#### [Written instruction]
Please rewrite the items below, substituting "Inspected unit" for every "Checked unit" and leaving everything else unchanged. Omit the pictures from your answer.

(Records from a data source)
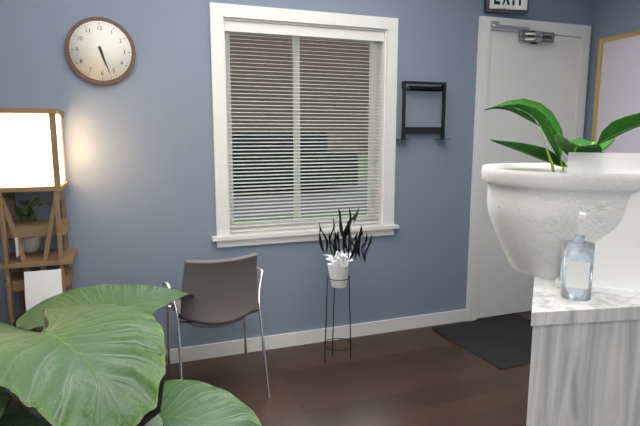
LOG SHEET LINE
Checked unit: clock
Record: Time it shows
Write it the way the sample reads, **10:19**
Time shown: **5:27**
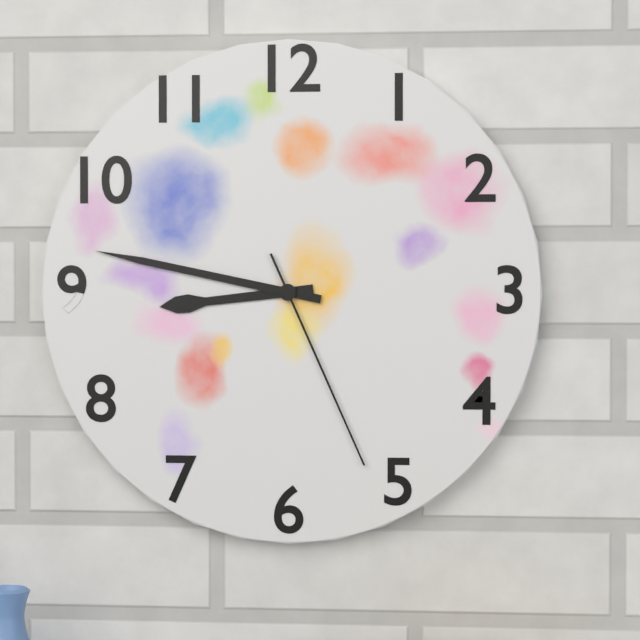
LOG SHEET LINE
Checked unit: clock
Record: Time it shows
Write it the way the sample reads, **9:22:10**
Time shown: **8:47:26**
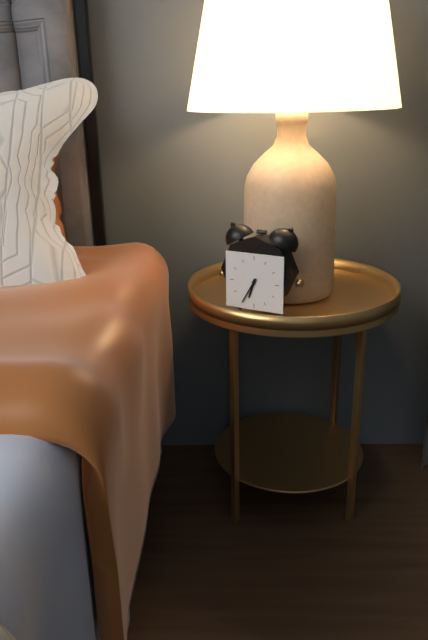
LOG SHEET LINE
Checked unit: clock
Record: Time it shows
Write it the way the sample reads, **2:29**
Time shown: **6:35**
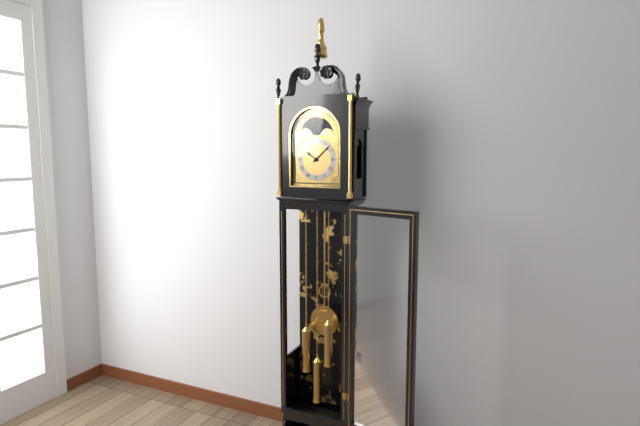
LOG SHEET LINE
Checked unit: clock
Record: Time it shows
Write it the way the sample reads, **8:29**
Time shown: **10:08**
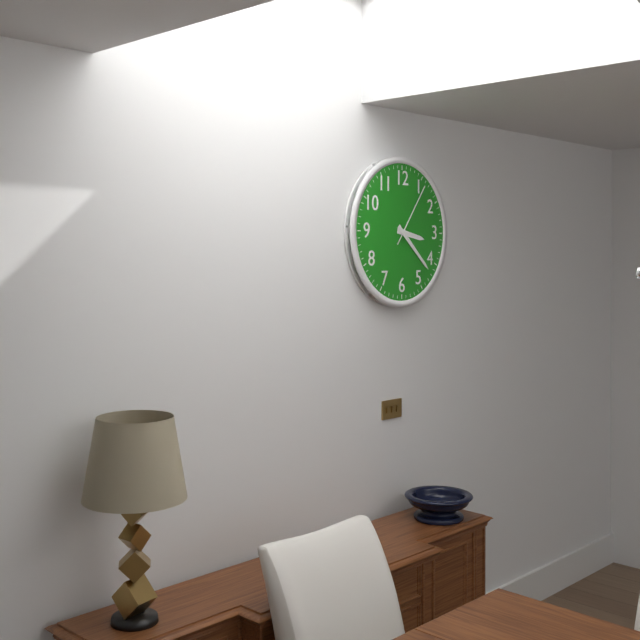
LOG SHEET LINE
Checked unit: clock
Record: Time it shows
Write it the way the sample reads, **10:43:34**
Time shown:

#### [Response for this exercise]
LOG SHEET LINE
Inspected unit: clock
Record: Time it shows
Write it the way the sample reads, **10:19**
Time shown: **5:27**
LOG SHEET LINE
Inspected unit: clock
Record: Time it shows
Write it the way the sample reads, **9:22:10**
Time shown: **8:47:26**
LOG SHEET LINE
Inspected unit: clock
Record: Time it shows
Write it the way the sample reads, **2:29**
Time shown: **6:35**
LOG SHEET LINE
Inspected unit: clock
Record: Time it shows
Write it the way the sample reads, **8:29**
Time shown: **10:08**
LOG SHEET LINE
Inspected unit: clock
Record: Time it shows
Write it the way the sample reads, **10:43:34**
Time shown:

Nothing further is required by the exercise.